Ma lui non c’era mai. Preferiva trascorrere lunghe giornate fuori casa, ammantato nella penombra del suo ufficio. Passeggiava a capo chino e con le orecchie tese, per assorbire l’intensità dello scorrere del fiume senza lasciarsi distrarre dagli altri rumori della città. Quando gli capitava di passare davanti al cimitero, si fermava con la testa bassa. Sollevava gli occhi vitrei, piegava le labbra e sorrideva di sghembo, rifletteva sulla caducità dell’essere umano e sulla sua sciocca convinzione di una vita ultraterrena. Poi abbassava la tesa del cappello con un gesto calcolato e proseguiva, senza nessun interesse a guardarsi intorno, senza incrociare gli sguardi di chi lo scorticava prima di deviare a destra.

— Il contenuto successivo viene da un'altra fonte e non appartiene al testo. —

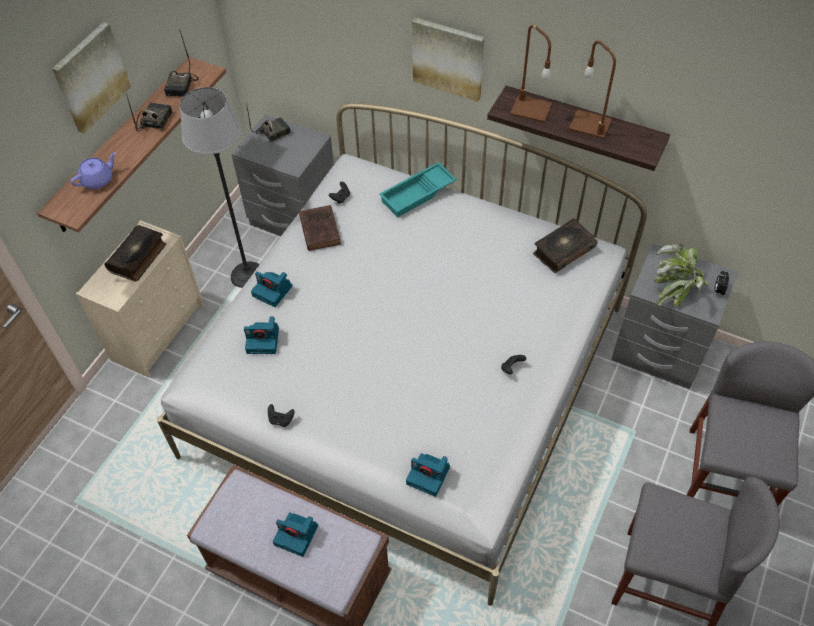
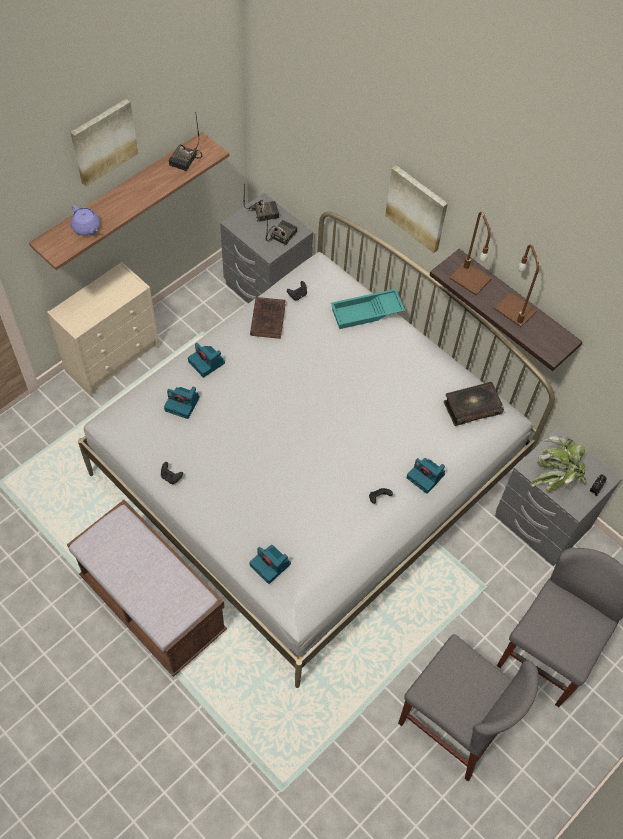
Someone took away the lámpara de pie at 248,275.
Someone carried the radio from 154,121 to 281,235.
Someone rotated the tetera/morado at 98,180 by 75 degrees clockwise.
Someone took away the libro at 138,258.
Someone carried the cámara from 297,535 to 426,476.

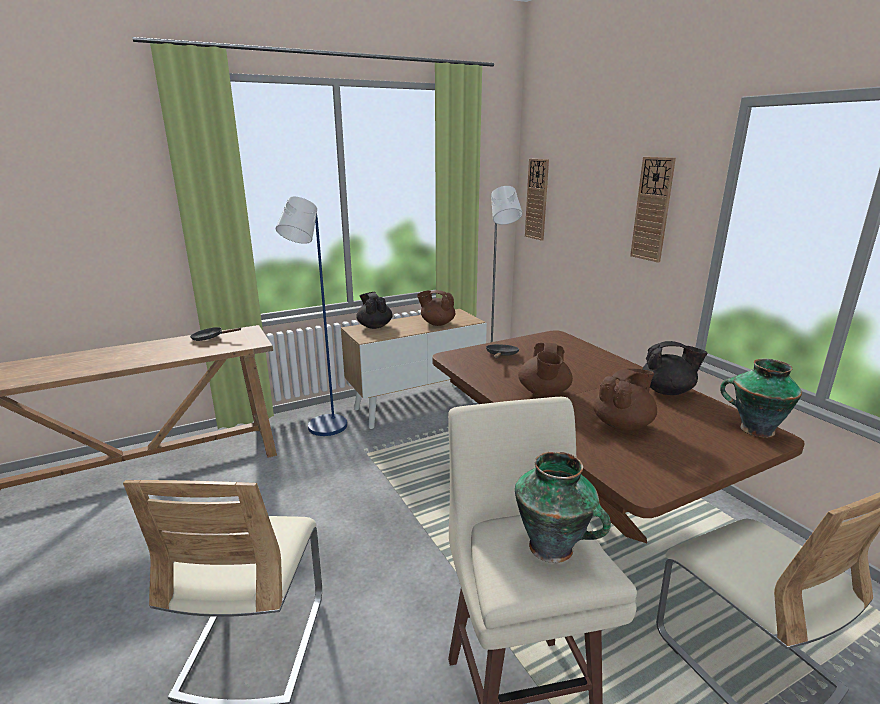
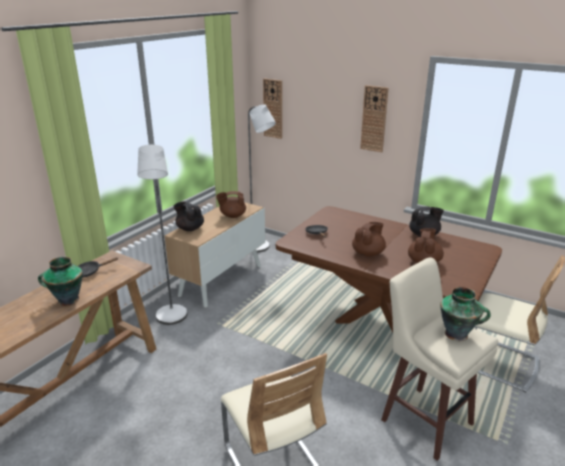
Someone repainted the lámpara de pie/azul at 323,430, which became the lámpara de pie/gris at 171,319.
Someone rotated the tetera/marrón at 544,393 by 120 degrees counterclockwise.
Someone carried the florero from 754,429 to 67,300.

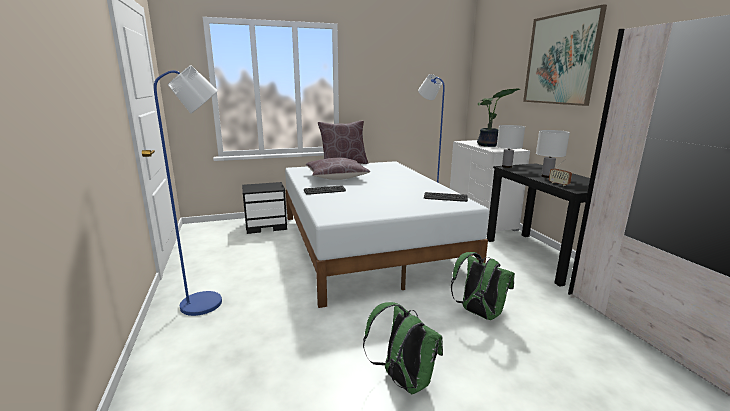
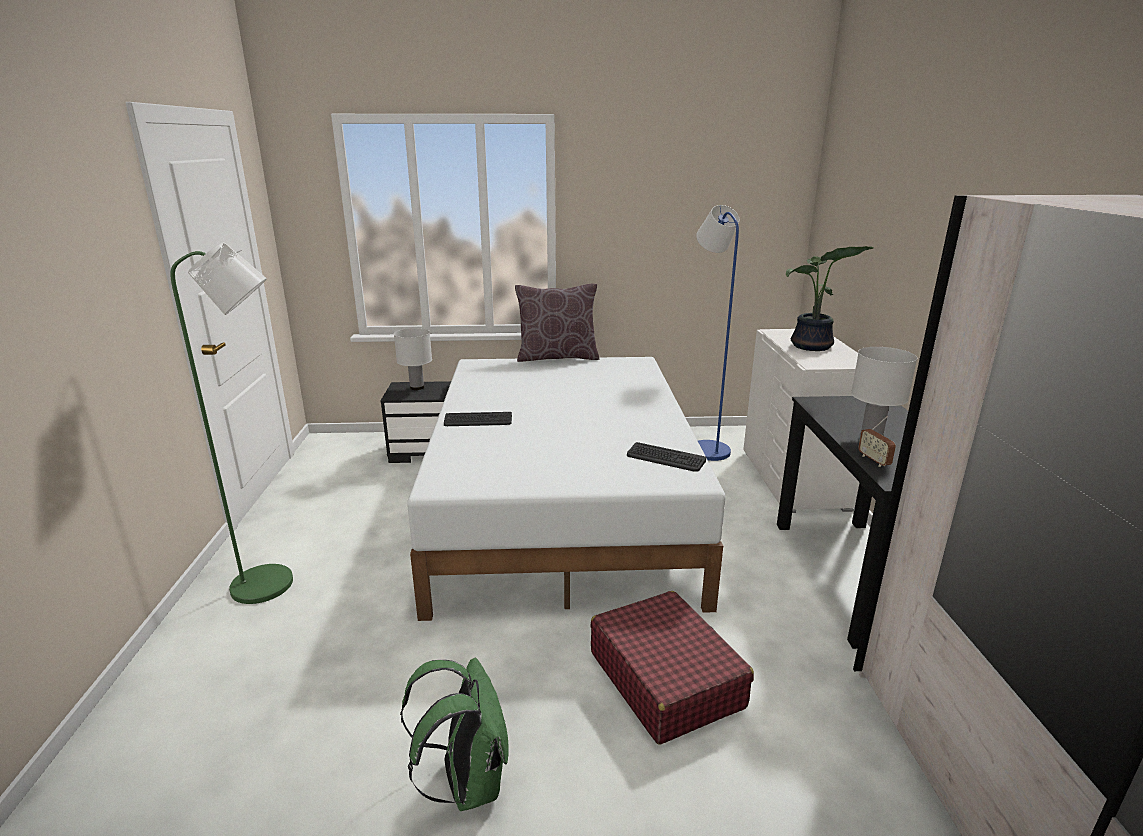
Someone took away the cuadro at 561,59.
Someone repainted the lámpara de pie/azul at 210,302, which became the lámpara de pie/verde at 274,584.
Someone carried the lámpara de mesa/blanco from 506,166 to 417,387.
Someone took away the cojín/marrón at 336,177.
Someone swapped the mochila/verde at 478,313 for the maleta/rojo at 665,679.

Non era pienamente cosciente dell’impatto che aveva sulla gente. La sua presenza destava scompiglio, le sue parole acuminate generavano brusio e sbigottimento; aveva anche assaporato il fastidio degli occhi indagatori su di lui, ma non si riteneva così solido da non passare inosservato. Cercava di essere invisibile, come uno spettro vagante e malinconico che attraversa le pareti senza farsi scoprire, ma non ci riusciva. Quando attraversava il corridoio con le sue lunghe falcate o la strada lastricata che lo conduceva a casa, il passo felpato raggiungeva le orecchie della gente come il rimbombo di un’esplosione. 
Viveva la sua vita come un essere di passaggio. Non aveva interesse a lasciare traccia di sé, ad amare e condividere gioie e amarezze. Si riteneva asettico. Vita, morte e malattia erano solo concetti, parole di un dizionario, una condizione naturale dell’essere umano. Non si struggeva, quando si immaginava vecchio e sbiadito come una vecchia fotografia che si sta decomponendo o moribondo e solo con gli occhi derisori sul crocifisso. La sua esistenza era come una lunga retta che non poteva essere intersecata, con un punto d’origine e una fine che lo attendeva a braccia aperte. Non aveva paura, non volgeva lo sguardo indietro per contare i passi compiuti, non pianificava, non deviava. I suoi occhi erano sempre fissi sul punto di non ritorno. 
Cos’era allora la vita per Ludovico? Era come una passeggiata lungo il Po, un cammino sotto la nebbia e la pioggia, un’occasione di sporadici incontri in attesa di una fine che non lo spaventava affatto. Dolce riposo. Conclusione di una noiosa esistenza.